Ladies (married, single or divorced), how often do you or did you get frustrated with your husband/date for not taking the initiative to plan something? Anything! It doesn’t need to be a fancy dinner out – maybe it’s just thinking to call a babysit, picking up dinner to-go or suggesting a night out with other friends.
Isn’t it nice if you do not always have to be the one to think and plan? Does it or wouldn’t it make you feel special? I think so.
But what are we doing to help our boys learn how to initiate, take a risk, ask a date, make plans – when the girls are always doing it for them?
Naturally, we females, like to control. We have good ideas and want to make plans – and so the world goes around. But then we blame our husbands for not ever doing anything, for being too passive or puppy dog-like. We want it both ways, whichever way is our way of the moment.
So, by allowing our boys to sit back and wait for the girls to take charge, what do you think is going to happen as they enter adulthood and marriages?

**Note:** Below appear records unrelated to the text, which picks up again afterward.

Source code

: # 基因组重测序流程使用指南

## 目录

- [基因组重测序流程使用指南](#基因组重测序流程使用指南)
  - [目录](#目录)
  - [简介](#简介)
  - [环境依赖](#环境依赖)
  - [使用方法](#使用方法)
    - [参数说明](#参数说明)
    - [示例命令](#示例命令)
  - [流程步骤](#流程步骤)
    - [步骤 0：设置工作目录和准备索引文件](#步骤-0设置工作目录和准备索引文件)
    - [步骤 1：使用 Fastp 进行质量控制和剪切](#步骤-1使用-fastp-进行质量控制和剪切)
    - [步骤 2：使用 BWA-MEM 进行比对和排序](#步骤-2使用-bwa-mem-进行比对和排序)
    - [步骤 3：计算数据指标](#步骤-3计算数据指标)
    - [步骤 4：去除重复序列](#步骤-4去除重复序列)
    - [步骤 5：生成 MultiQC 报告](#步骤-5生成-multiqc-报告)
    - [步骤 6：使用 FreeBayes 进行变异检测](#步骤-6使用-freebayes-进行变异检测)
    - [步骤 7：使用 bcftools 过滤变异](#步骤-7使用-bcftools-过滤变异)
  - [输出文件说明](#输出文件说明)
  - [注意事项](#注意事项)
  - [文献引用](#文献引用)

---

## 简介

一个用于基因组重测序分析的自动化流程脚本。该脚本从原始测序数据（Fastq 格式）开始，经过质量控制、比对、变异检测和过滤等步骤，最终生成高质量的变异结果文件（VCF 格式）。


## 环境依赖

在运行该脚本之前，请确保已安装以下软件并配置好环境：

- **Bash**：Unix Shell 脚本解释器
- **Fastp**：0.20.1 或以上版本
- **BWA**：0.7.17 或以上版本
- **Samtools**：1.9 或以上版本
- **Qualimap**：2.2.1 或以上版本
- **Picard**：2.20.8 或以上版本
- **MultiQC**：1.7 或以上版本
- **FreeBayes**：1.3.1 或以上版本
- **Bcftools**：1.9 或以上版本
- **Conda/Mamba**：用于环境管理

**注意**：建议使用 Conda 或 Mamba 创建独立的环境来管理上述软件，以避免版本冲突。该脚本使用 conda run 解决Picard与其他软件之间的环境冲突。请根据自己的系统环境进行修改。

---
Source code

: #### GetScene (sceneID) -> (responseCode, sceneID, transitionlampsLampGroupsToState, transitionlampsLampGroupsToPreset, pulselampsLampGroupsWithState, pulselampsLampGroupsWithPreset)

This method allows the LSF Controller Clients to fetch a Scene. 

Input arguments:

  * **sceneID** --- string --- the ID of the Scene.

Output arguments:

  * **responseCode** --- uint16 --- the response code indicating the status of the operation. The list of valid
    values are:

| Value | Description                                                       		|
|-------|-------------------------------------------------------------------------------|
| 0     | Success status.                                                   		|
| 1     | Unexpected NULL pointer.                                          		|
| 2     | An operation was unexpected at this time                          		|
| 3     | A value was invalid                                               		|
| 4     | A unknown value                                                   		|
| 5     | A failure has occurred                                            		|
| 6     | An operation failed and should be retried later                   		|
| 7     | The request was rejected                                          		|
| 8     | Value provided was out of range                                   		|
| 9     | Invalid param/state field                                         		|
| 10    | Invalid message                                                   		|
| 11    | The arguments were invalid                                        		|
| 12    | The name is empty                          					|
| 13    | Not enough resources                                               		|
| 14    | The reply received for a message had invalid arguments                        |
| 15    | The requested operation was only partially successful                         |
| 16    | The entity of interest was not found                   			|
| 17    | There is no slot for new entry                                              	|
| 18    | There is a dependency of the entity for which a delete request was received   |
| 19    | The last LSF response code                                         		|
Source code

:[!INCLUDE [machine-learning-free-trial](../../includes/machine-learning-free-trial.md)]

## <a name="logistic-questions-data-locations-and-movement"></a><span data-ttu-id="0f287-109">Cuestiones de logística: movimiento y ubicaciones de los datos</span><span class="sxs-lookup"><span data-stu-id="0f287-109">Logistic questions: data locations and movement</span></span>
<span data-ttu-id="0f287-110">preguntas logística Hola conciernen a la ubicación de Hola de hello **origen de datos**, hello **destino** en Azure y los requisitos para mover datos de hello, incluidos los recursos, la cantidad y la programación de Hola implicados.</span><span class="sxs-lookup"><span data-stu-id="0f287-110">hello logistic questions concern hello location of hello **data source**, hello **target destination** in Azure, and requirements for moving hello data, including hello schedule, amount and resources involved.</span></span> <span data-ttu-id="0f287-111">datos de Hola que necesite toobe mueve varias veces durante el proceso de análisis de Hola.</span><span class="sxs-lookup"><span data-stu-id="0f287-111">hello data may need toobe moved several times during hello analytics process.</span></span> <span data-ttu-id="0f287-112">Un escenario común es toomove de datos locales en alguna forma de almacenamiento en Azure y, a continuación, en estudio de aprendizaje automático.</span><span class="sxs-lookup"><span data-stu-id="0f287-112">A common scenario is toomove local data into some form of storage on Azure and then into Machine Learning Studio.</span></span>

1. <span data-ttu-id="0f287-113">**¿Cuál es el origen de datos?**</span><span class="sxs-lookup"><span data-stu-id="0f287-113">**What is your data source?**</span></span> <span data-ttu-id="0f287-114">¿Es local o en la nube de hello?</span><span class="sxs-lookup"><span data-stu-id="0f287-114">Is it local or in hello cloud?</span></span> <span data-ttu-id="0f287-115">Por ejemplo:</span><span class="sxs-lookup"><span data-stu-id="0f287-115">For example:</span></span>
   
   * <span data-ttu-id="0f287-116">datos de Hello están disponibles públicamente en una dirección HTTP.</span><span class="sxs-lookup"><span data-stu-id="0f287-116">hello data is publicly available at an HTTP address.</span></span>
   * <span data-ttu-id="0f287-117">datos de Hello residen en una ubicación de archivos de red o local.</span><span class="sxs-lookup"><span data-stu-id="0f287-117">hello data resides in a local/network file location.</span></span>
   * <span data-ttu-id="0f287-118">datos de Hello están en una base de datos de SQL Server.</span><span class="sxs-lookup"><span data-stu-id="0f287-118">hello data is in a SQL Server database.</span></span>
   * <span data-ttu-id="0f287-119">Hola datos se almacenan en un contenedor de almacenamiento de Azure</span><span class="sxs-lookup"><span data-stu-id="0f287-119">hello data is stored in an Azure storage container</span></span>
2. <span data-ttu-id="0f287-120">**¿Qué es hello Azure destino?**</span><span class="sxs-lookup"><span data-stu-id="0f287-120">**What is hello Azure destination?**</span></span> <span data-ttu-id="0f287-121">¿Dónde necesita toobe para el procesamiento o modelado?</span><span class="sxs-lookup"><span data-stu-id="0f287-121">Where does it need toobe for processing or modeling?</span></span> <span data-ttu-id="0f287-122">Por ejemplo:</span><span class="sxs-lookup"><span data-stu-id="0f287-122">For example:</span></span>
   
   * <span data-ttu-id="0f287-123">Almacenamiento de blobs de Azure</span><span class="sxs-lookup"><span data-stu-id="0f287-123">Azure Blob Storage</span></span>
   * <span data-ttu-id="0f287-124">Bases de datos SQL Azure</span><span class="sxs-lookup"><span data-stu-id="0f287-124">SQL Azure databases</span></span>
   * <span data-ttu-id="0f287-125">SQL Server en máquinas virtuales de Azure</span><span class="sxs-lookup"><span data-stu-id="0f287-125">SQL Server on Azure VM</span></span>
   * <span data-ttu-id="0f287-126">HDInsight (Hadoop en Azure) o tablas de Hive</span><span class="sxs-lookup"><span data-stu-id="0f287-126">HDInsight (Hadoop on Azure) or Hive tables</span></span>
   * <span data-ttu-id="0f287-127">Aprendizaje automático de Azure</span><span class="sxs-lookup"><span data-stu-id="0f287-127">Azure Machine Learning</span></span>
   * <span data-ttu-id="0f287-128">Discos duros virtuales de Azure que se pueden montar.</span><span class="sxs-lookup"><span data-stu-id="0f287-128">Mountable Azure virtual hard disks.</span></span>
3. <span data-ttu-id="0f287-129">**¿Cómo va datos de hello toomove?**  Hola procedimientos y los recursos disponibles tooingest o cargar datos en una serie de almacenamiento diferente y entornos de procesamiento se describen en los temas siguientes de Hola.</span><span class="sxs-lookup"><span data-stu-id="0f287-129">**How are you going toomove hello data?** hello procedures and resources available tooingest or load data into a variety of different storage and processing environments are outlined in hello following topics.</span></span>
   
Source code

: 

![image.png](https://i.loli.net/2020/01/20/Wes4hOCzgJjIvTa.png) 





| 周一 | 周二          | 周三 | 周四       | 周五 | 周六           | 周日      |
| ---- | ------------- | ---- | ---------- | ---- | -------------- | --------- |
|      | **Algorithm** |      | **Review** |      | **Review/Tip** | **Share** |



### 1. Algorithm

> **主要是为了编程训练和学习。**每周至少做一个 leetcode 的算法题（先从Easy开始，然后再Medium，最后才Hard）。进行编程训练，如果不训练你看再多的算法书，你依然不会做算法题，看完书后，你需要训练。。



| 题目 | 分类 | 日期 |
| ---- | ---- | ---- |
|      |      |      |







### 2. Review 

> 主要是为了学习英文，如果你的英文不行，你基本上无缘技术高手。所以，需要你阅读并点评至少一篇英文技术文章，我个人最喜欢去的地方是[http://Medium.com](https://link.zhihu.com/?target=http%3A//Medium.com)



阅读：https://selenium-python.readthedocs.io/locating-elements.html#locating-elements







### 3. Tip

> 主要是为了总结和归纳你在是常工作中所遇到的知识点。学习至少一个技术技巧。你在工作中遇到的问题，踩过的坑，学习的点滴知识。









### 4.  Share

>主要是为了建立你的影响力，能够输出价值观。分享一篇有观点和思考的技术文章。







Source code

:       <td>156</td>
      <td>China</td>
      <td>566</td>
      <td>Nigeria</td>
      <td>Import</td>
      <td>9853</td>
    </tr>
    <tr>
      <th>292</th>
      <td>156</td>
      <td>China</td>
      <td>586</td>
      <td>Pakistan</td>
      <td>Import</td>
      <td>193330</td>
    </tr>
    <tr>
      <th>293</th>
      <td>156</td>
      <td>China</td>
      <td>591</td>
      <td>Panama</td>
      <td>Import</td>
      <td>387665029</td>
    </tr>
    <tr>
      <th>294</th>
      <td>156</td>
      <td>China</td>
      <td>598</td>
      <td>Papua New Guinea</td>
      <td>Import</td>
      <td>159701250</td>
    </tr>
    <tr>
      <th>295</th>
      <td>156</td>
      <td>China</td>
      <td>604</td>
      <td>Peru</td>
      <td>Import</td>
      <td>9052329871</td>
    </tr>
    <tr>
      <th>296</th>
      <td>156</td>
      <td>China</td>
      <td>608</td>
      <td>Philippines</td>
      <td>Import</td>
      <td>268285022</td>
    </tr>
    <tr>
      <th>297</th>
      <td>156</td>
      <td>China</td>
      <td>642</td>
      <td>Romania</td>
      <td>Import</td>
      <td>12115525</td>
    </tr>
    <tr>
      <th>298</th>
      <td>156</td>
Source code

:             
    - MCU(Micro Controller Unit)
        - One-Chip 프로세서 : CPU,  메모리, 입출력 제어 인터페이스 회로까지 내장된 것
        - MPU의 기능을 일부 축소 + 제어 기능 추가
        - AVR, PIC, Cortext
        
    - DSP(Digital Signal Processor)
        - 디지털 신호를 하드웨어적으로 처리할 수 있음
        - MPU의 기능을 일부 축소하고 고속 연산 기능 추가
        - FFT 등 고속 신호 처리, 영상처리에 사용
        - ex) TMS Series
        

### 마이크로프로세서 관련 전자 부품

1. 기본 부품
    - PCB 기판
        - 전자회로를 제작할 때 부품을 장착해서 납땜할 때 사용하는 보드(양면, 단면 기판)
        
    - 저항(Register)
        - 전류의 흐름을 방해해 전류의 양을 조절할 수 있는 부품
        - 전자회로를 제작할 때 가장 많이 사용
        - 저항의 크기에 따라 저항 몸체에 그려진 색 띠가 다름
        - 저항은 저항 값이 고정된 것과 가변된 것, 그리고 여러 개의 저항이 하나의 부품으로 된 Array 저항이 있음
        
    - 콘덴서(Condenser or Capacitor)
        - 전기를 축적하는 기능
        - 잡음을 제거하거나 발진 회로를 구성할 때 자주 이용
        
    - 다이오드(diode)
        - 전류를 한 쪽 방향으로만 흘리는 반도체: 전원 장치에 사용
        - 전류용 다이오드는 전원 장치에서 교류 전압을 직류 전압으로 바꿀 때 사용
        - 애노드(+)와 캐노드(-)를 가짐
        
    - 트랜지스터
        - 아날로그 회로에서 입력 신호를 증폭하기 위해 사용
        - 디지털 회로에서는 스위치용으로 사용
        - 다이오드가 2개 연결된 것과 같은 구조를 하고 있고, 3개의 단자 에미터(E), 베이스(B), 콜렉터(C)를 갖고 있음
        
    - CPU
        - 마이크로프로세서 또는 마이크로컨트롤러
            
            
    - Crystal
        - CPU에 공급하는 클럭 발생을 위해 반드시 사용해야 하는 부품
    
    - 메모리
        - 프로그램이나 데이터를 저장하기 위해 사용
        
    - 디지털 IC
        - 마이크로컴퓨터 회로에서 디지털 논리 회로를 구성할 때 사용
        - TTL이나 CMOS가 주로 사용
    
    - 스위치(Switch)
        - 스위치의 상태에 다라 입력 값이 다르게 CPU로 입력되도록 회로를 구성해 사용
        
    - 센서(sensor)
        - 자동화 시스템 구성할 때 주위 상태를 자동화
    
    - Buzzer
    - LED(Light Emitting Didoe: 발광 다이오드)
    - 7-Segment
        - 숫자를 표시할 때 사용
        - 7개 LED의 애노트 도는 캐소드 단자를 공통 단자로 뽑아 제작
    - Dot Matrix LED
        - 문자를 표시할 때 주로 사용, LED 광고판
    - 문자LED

You got it – Wives who rule and want to, yet are frustrated their husbands won’t or don’t. Husbands who don’t know or think their wives need this because they are so used to letting them dominate. Yet I’m sure equally frustrated by their wives’ mixed signals. And these small annoyances often grow into serious issues pertaining to love and respect.
This is why I have a problem with the Sadie Hawkins-type dances. There are very few opportunities for our teenage boys, while under the roof of mom and dad, to be trained to step up to the plate. Why then do we take this seldom opportunity away from them when there is a formal or homecoming dance?
I want my sons to know it’s their job to initiate with a girl. They should be the pursuers, not her. They should be the ones to go in person or to pick up the phone (not text) to ask a girl to the dance. They need to know how to converse with her parents and seek the permission on plans. And they should make the plans.
Even though I can’t change the upcoming Sadie Hawkins event and my daughter will take part in the fun, I do think it is important to raise the conversation. We need to see the wider implications set by the precedent of what seems like a harmless girls ask boys dance.
Let’s help our daughters see the value in a future man who will lead and help our sons know it’s their job! And wherever possible let this be the practice.
Staci Wekenborg says
OCS only did Sadie Hawkins one year and it was such a disaster that the “powers that be” (parents who plan the dances) vowed to NEVER do it that way ever again! And I totally agree with your article! 100%!!!!
http://houseofhatton.wordpress.com says
Thanks for commenting, Staci, it’s nice knowing I’m not alone in the way I’m feeling/thinking!!